QTPOC Finding Community with their Intersecting Identities
Across the Bistro, a door with “You Belong Here. You Are Loved” written in rainbow words seemed fitting for the meeting taking place. Looking around the room, the meeting attendees laugh and discuss, reminding themselves that they do belong and that they are loved no matter what. It’s 7 p.m. on a Monday evening and this group, called the Queer and Trans People of Color (QTPOC), has created a community at Seattle University that blends various intersecting identities.
Almost a year old, QTPOC (pronounced like “cutie pock”) is a fairly new club on campus. Second year political science major and Co-President Ari S. created the club after he attended the student-run and student-focused Ignatian LGBTQIA+ conference, known as the IgnatianQ conference at Santa Clara University last spring through Campus Ministry.
“I felt inspired there because I saw a lot of different kinds of queer spaces, especially queer spaces for people of color,” Ari said. But when he returned from his trip at Santa Clara and was back at Seattle U, he noticed a need for more of those spaces on our campus.
“And I felt like, okay I see a community of queer people of color like fragments that are around SU, and I know a lot of them, but there isn’t a space for us to come together and group together and organize in a sense.”

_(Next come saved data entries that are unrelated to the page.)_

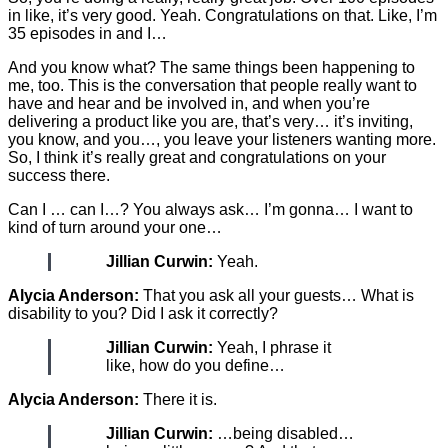
in like, it’s very good. Yeah. Congratulations on that. Like, I’m
35 episodes in and I…
And you know what? The same things been happening to
me, too. This is the conversation that people really want to
have and hear and be involved in, and when you’re
delivering a product like you are, that’s very… it’s inviting,
you know, and you…, you leave your listeners wanting more.
So, I think it’s really great and congratulations on your
success there.
Can I … can I…? You always ask… I’m gonna… I want to
kind of turn around your one…
Jillian Curwin:
Yeah.
Alycia Anderson:
That you ask all your guests… What is
disability to you? Did I ask it correctly?
Jillian Curwin:
Yeah, I phrase it
like, how do you define…
Alycia Anderson:
There it is.
Jillian Curwin:
…being disabled…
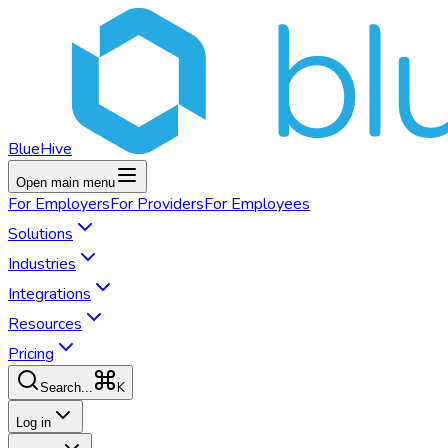
BlueHive
Open main menu
For
Employers
For
Providers
For
Employees
Solutions
Industries
Integrations
Resources
Pricing
K
Search...
Log in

Triangle Club, which supports Seattle U’s LGBTQIA+ community, already existed on campus before the inception of QTPOC. But by creating QTPOC, Vice President and second year Sociology major Mikayla Jones noted that there was a need for a space for queer folks to explicitly explore the intersection with race and culture.

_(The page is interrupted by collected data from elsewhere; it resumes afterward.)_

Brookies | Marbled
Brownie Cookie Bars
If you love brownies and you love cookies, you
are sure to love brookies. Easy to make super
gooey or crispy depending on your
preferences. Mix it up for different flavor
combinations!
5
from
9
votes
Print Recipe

“A lot of white queer people, one of their main identities is just being queer and they don’t have that intersectionality with different identities like people of color do, so they don’t really think about the different struggles that we have,” Jones said.
The founding QTPOC members thought space was necessary, because many times one or more of their identities were not welcome, often from peers or family back home. Some of QTPOC’s biggest struggles stem from finding a safe place to live near campus. The group is involved in gender-inclusive housing and they stress the importance of creating safe spaces on campus for historically marginalized groups.
It has been over a year since QTPOC’s inception and the club now has over a dozen members. While the name QTPOC represents queer and trans people, all members of the LGBTQIA+ community who are also people of color are welcome.
“The point of the Q and the T in QTPOC, is sort of like an umbrella term,” Karina Arroyo said, Co-President and second year-International and global studies major. “I don’t know all of the identities of people that are in the club right now, but the point was for all those people to be included.”
Arroyo, despite not being able to regularly attend QTPOC meetings, finds comfort in knowing that the space exists on campus whenever she needs it.
“I want people to join QTPOC because it’s a totally new experience,” Arroyo said, noting that she had struggled previously to find her place on campus. “But knowing that this space is on campus for people like me is very comforting and it makes me feel more at home here.”